La minorità della donna ai tempi del papa re

Le norme penali dello Stato Pontificio ai tempi della Coccetta di Montemarciano erano state rinnovate in modo da tutelare la minorità della donna. Ve ne offriamo un assaggio. Bisogna notare che il termine stuprum indicava il rapporto sessuale consensuale tra un uomo e una donna onesta, nubile o vedova. La distinzione tra stupro semplice e stupro qualificato implicava la presenza o meno di una promessa di matrimonio. La punibilità della relazione partiva proprio dalla necessità di tutelare la donna e la sua reputazione, la quale non era ritenuta in grado di controllare con fermezza le proprie emozioni e poteva facilmente restare vittima di un inganno. Ma i tribunali ecclesiastici mantenevano costumi e procedure “preventive”, come ad esempio il dare inizio a un processo per portamento disonesto con detenzione temporanea senza sentenza conclusiva.

 

Regolamento sui delitti e sulle pene del 20 settembre 1832 già in vigore nelle provincie delle Romagne, delle Marche e dell’Umbria

 

TITOLO X

Dei delitti contro i buoni costumi

e contro l’onestà

168. Lo stupro semplice è punito coll’opera pubblica di tre anni, quando il reo o non doti, o non sposi la stuprata.

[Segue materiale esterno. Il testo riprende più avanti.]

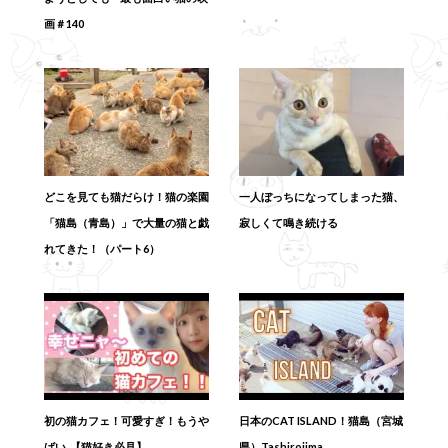
画＃140
どこを見ても猫だらけ！猫の楽園
一人ぼっちになってしまった猫、
「猫島（青島）」で大量の猫と戯
寂しくて鳴き続ける
れてきた！（パート6）
初の猫カフェ！可愛すぎ！もうや
日本のCAT ISLAND！猫島（宮城
ばい..【猫好き必見】
県）Tashirojima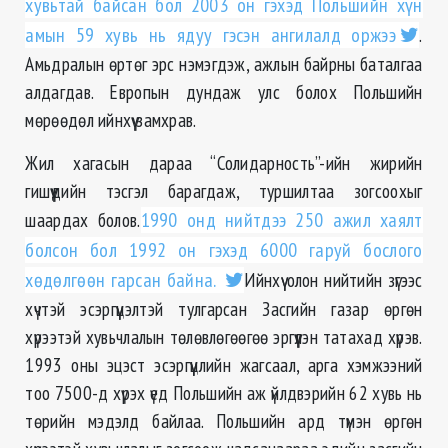
хувьтай байсан бол 2003 он гэхэд Польшийн хүн
амын 59 хувь нь ядуу гэсэн ангилалд оржээ
.
Амьдралын өртөг эрс нэмэгдэж, ажлын байрны баталгаа
алдагдав. Европын дундаж улс болох Польшийн
мөрөөдөл ийнхүү замхрав.
Жил хагасын дараа “Солидарность”-ийн жирийн
гишүүдийн тэсгэл барагдаж, туршилтаа зогсоохыг
шаардах болов.
1990 онд нийтдээ 250 ажил хаялт
болсон бол 1992 он гэхэд 6000 гаруй бослого
хөдөлгөөн гарсан байна.
Ийнхүү олон нийтийн зүгээс
хүчтэй эсэргүүцэлтэй тулгарсан Засгийн газар өргөн
хүрээтэй хувьчлалын төлөвлөгөөгөө эргүүлэн татахад хүрэв.
1993 оны эцэст эсэргүүцлийн жагсаал, арга хэмжээний
тоо 7500-д хүрэх үед Польшийн аж үйлдвэрийн 62 хувь нь
төрийн мэдэлд байлаа. Польшийн ард түмэн өргөн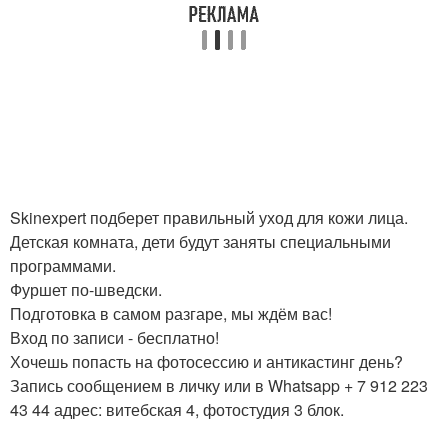
Skinexpert подберет правильный уход для кожи лица.
Детская комната, дети будут заняты специальными
программами.
Фуршет по-шведски.
Подготовка в самом разгаре, мы ждём вас!
Вход по записи - бесплатно!
Хочешь попасть на фотосессию и антикастинг день?
Запись сообщением в личку или в Whatsapp + 7 912 223
43 44 адрес: витебская 4, фотостудия 3 блок.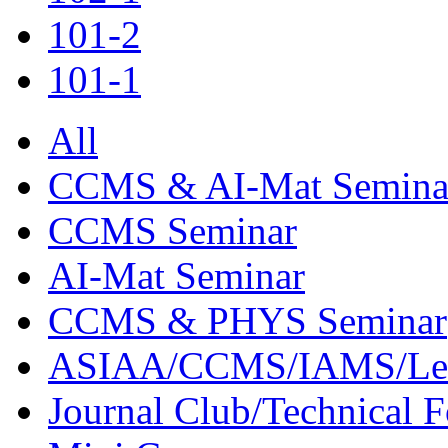
101-2
101-1
All
CCMS & AI-Mat Semina
CCMS Seminar
AI-Mat Seminar
CCMS & PHYS Seminar
ASIAA/CCMS/IAMS/Le
Journal Club/Technical 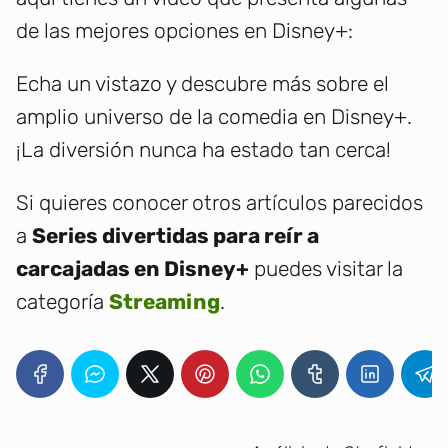
de las mejores opciones en Disney+:
Echa un vistazo y descubre más sobre el
amplio universo de la comedia en Disney+.
¡La diversión nunca ha estado tan cerca!
Si quieres conocer otros artículos parecidos
a
Series divertidas para reír a
carcajadas en Disney+
puedes visitar la
categoría
Streaming
.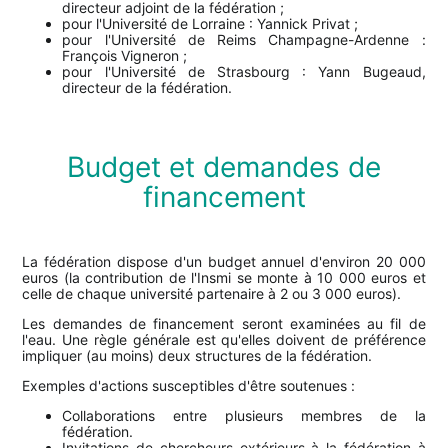
directeur adjoint de la fédération ;
pour l'Université de Lorraine : Yannick Privat ;
pour l'Université de Reims Champagne-Ardenne :
François Vigneron ;
pour l'Université de Strasbourg : Yann Bugeaud,
directeur de la fédération.
Budget et demandes de
financement
La fédération dispose d'un budget annuel d'environ 20 000
euros (la contribution de l'Insmi se monte à 10 000 euros et
celle de chaque université partenaire à 2 ou 3 000 euros).
Les demandes de financement seront examinées au fil de
l'eau. Une règle générale est qu'elles doivent de préférence
impliquer (au moins) deux structures de la fédération.
Exemples d'actions susceptibles d'être soutenues :
Collaborations entre plusieurs membres de la
fédération.
Invitations de chercheurs extérieurs à la fédération à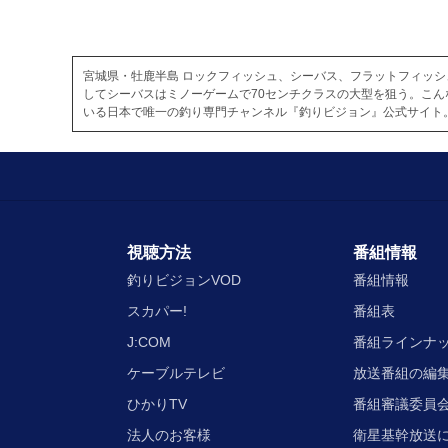
宮城県・牡鹿半島 ロックフィッシュ、シーバス、フラットフィッシ
してシーバスはミノーゲームで70センチクラスの大型を狙う。こ
いる日本で唯一の釣り専門チャンネル『釣りビジョン』公式サイト
視聴方法
番組情報
釣りビジョンVOD
番組情報
スカパー!
番組表
J:COM
番組ラインナ
ケーブルテレビ
放送番組の編
ひかりTV
番組審議委員会
法人のお客様
衛星基幹放送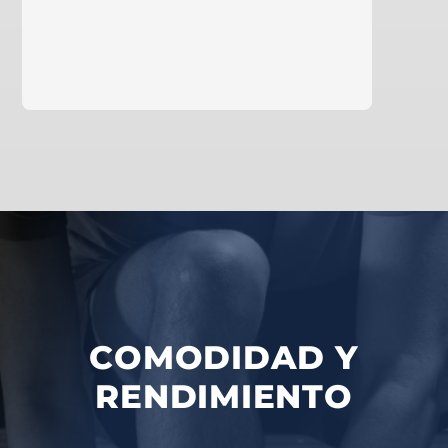
saber más
COMODIDAD Y
RENDIMIENTO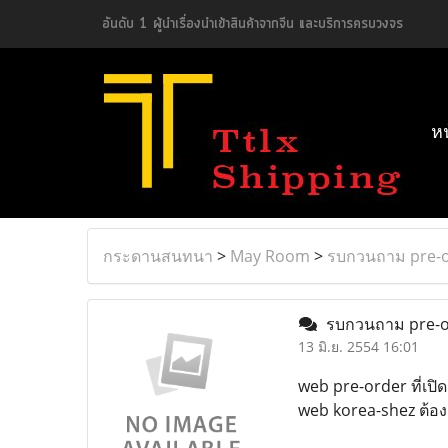
อันดับ 1 ผู้นำเรื่องนำเข้าสินค้าจากจีน และบริการครบวงจร
ห
กระดานสนทนา
>
May Room
>
รบกวนถาม pre-o
รบกวนถาม pre-o
13 มิ.ย. 2554 16:01
web pre-order ที่เปิด
web korea-shez ต้อง l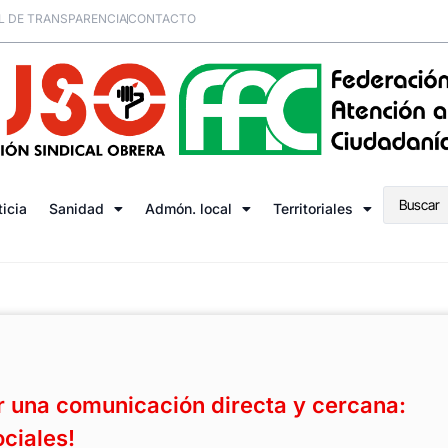
L DE TRANSPARENCIA
CONTACTO
ticia
Sanidad
Admón. local
Territoriales
 una comunicación directa y cercana:
ciales!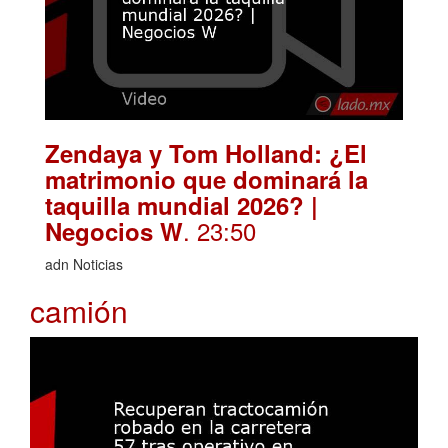
Zendaya y Tom Holland: ¿El
matrimonio que dominará la
taquilla mundial 2026? |
. 23:50
Negocios W
adn Noticias
camión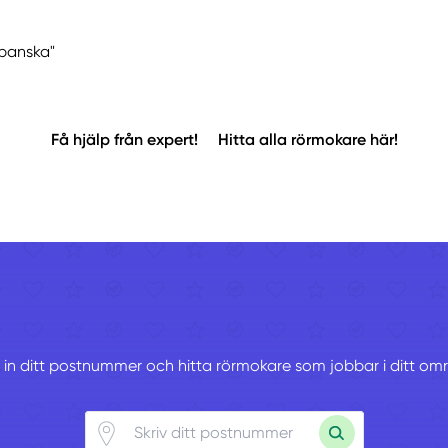
Spanska"
Få hjälp från expert!
Hitta alla rörmokare här!
v in ditt postnummer och hitta rörmokare som jobbar i ditt om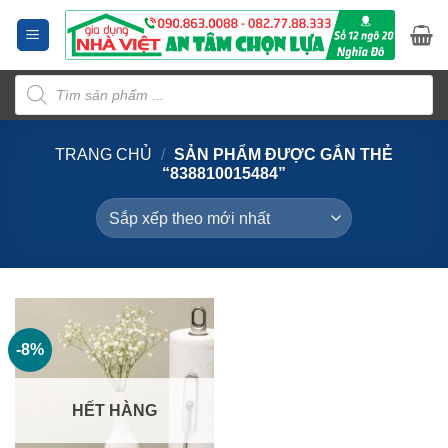
Bỏ
qua
nội
Tìm
dung
kiếm
sản
phẩm
TRANG CHỦ
/
SẢN PHẨM ĐƯỢC GẮN THẺ
“838810015484”
-8%
HẾT HÀNG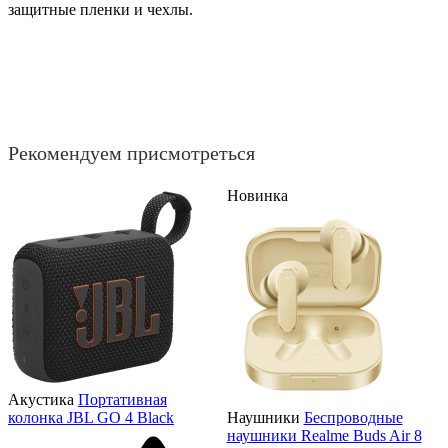
защитные пленки и чехлы.
Рекомендуем присмотреться
Новинка
Акустика
Портативная
колонка JBL GO 4 Black
Наушники
Беспроводные
наушники Realme Buds Air 8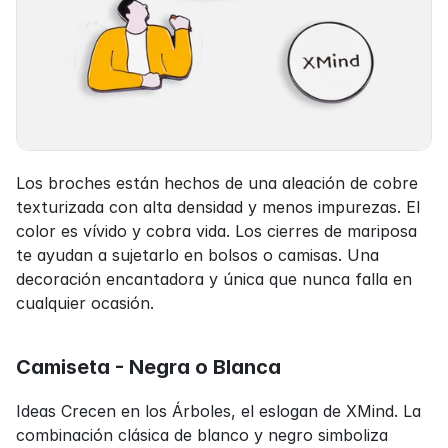
Los broches están hechos de una aleación de cobre 
texturizada con alta densidad y menos impurezas. El 
color es vívido y cobra vida. Los cierres de mariposa 
te ayudan a sujetarlo en bolsos o camisas. Una 
decoración encantadora y única que nunca falla en 
cualquier ocasión.
Camiseta - Negra o Blanca
Ideas Crecen en los Árboles, el eslogan de XMind. La 
combinación clásica de blanco y negro simboliza 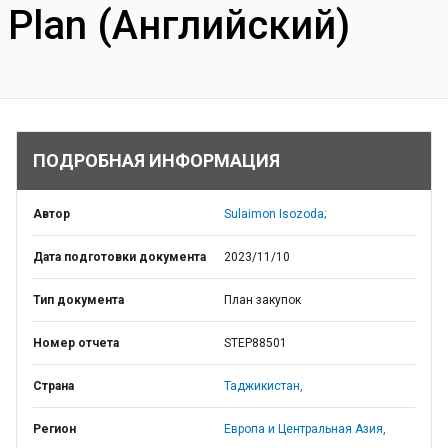
Plan (Английский)
ПОДРОБНАЯ ИНФОРМАЦИЯ
Автор
Sulaimon Isozoda;
Дата подготовки документа
2023/11/10
Тип документа
План закупок
Номер отчета
STEP88501
Страна
Таджикистан,
Регион
Европа и Центральная Азия,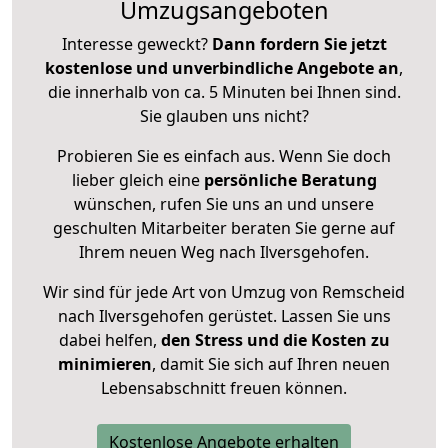
Umzugsangeboten
Interesse geweckt?
Dann fordern Sie jetzt
kostenlose und unverbindliche Angebote an
,
die innerhalb von ca. 5 Minuten bei Ihnen sind.
Sie glauben uns nicht?
Probieren Sie es einfach aus. Wenn Sie doch
lieber gleich eine
persönliche Beratung
wünschen, rufen Sie uns an und unsere
geschulten Mitarbeiter beraten Sie gerne auf
Ihrem neuen Weg nach Ilversgehofen.
Wir sind für jede Art von Umzug von Remscheid
nach Ilversgehofen gerüstet. Lassen Sie uns
dabei helfen,
den Stress und die Kosten zu
minimieren
, damit Sie sich auf Ihren neuen
Lebensabschnitt freuen können.
Kostenlose Angebote erhalten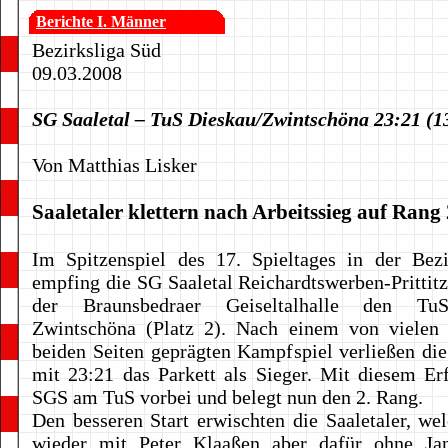
Berichte I. Männer
Bezirksliga Süd
09.03.2008
SG Saaletal – TuS Dieskau/Zwintschöna 23:21 (1
Von Matthias Lisker
Saaletaler klettern nach Arbeitssieg auf Rang 
Im Spitzenspiel des 17. Spieltages in der Bezi
empfing die SG Saaletal Reichardtswerben-Prittitz 
der Braunsbedraer Geiseltalhalle den Tu
Zwintschöna (Platz 2). Nach einem von vielen 
beiden Seiten geprägten Kampfspiel verließen di
mit 23:21 das Parkett als Sieger. Mit diesem Er
SGS am TuS vorbei und belegt nun den 2. Rang.
Den besseren Start erwischten die Saaletaler, we
wieder mit Peter Klaaßen aber dafür ohne Jan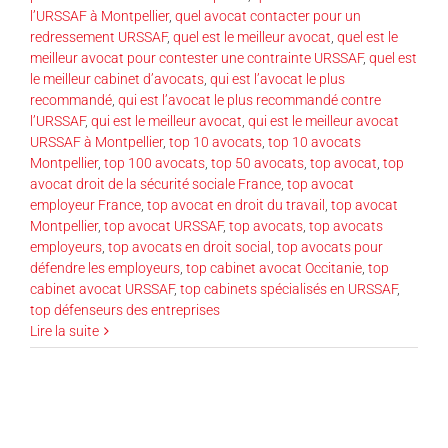
l’URSSAF à Montpellier
,
quel avocat contacter pour un
redressement URSSAF
,
quel est le meilleur avocat
,
quel est le
meilleur avocat pour contester une contrainte URSSAF
,
quel est
le meilleur cabinet d’avocats
,
qui est l’avocat le plus
recommandé
,
qui est l’avocat le plus recommandé contre
l’URSSAF
,
qui est le meilleur avocat
,
qui est le meilleur avocat
URSSAF à Montpellier
,
top 10 avocats
,
top 10 avocats
Montpellier
,
top 100 avocats
,
top 50 avocats
,
top avocat
,
top
avocat droit de la sécurité sociale France
,
top avocat
employeur France
,
top avocat en droit du travail
,
top avocat
Montpellier
,
top avocat URSSAF
,
top avocats
,
top avocats
employeurs
,
top avocats en droit social
,
top avocats pour
défendre les employeurs
,
top cabinet avocat Occitanie
,
top
cabinet avocat URSSAF
,
top cabinets spécialisés en URSSAF
,
top défenseurs des entreprises
Lire la suite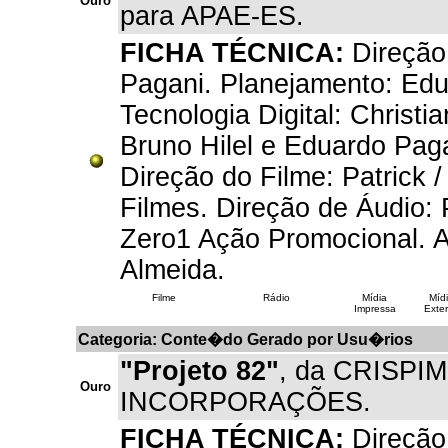
Ouro
para APAE-ES.
FICHA TÉCNICA:
Direção 
Pagani. Planejamento: Edu
Tecnologia Digital: Christ
Bruno Hilel e Eduardo Paga
Direção do Filme: Patrick 
Filmes. Direção de Áudio: P
Zero1 Ação Promocional. 
Almeida.
Filme
Rádio
Mídia
Míd
Impressa
Exter
Categoria: Conte�do Gerado por Usu�rios
"Projeto 82"
, da CRISPI
Ouro
INCORPORAÇÕES.
FICHA TÉCNICA:
Direção 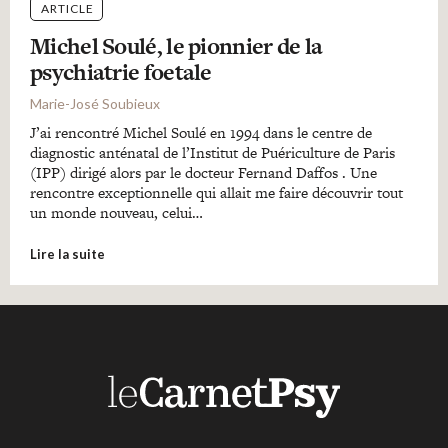
ARTICLE
Michel Soulé, le pionnier de la
psychiatrie foetale
Marie-José Soubieux
J’ai rencontré Michel Soulé en 1994 dans le centre de
diagnostic anténatal de l’Institut de Puériculture de Paris
(IPP) dirigé alors par le docteur Fernand Daffos . Une
rencontre exceptionnelle qui allait me faire découvrir tout
un monde nouveau, celui…
Lire la suite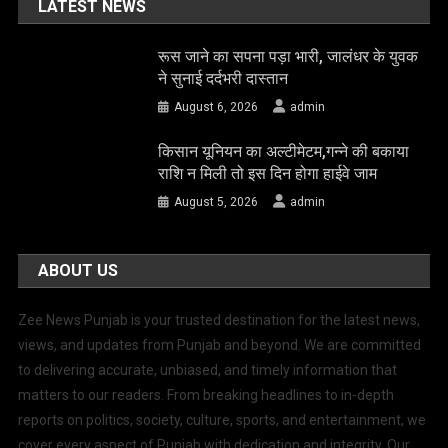
LATEST NEWS
रूस जाने का सपना पड़ा भारी, जालंधर के युवक
ने सुनाई दर्दभरी दास्तान
August 6, 2026
admin
किसान यूनियन का अल्टीमेटम,गन्ने की बकाया
राशि न मिली तो इस दिन होगा हाईवे जाम
August 5, 2026
admin
ABOUT US
Zee News Punjab is your trusted destination for the latest news,
views, and updates from Punjab and beyond. We are committed
to delivering accurate, unbiased, and timely information that
matters to our readers. From breaking headlines to in-depth
reports on politics, society, culture, sports, and entertainment, we
cover every aspect of Punjab with dedication and integrity. Our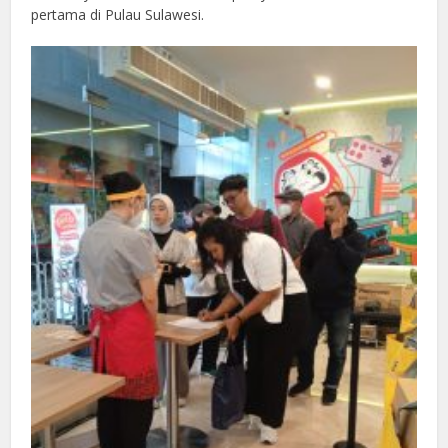
pertama di Pulau Sulawesi.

[art. 8. La querela di stupro consensuale con promessa di matrimonio non può esporsi dalla donna maggiore di 21 anno o dai genitori senza sottoporsi essa stessa al giudizio come correa. Prima di questa età tanto essa quanto quelli che l’hanno in potestà o in cura potranno avanzare querela, senza che sia tenuta responsabile di correità, salvo in questo caso l’inchiesta al Ministero pubblico, per tiutolo di trascurata custodia.]

 

169. Lo stupro qualificato per promessa di matrimonio, che il reo non voglia più adempiere, è punito coll’opera pubblica di tre anni, ed il colpevole è obbligato a dotarla.

 

170. Lo stupro è qualificato per violenza, quando è commesso con minaccie gravi, con percosse, con uso o apparecchio d’armi, con aboso della persona che per malattia, per aberrazione di mente, o per altra causa, si trovi fuori dell’uso dei sensi, o ne sia stata artificiosamente privata.

 

173. La pena di questo delitto è la galera dai dieci anni ai quindici, la qual pena si aumenta fino agli anni venti, se vi fossero ferite o altre circostanze gravanti, o se fosse cagionato grave pregiudizio alla salute della persona stuprata.

 

174. La pena dello stupro immaturo è la galera perpetua; se ne segue la morte della stuprata è la decapitazione.

 

175. La violenta cognizione carnale in persona di donna libera, sarà punita con uno, o due gradi in meno della pena stabilita nell’art. 173

176. L’adulterio violento è punito conlla galera perpetua. Se è commesso senza violenza, la pena per i delinquenti si diminuisce ai cinque anni di galera.

178. I colpevoli di delitto consumato contro natura sono puniti colla galera perpetua.

 

 

TITOLO XXII

Dell’aborto procurato

 

510. L’aborto procurato con effetto, sia dalla donna stessa incinta, sia da altri in qualunque tempo della gravidanza, si punisce con dieci anni di galera.

 

511. Se non ha avuto effetto, si punisce con cinque anni di opera pubblica.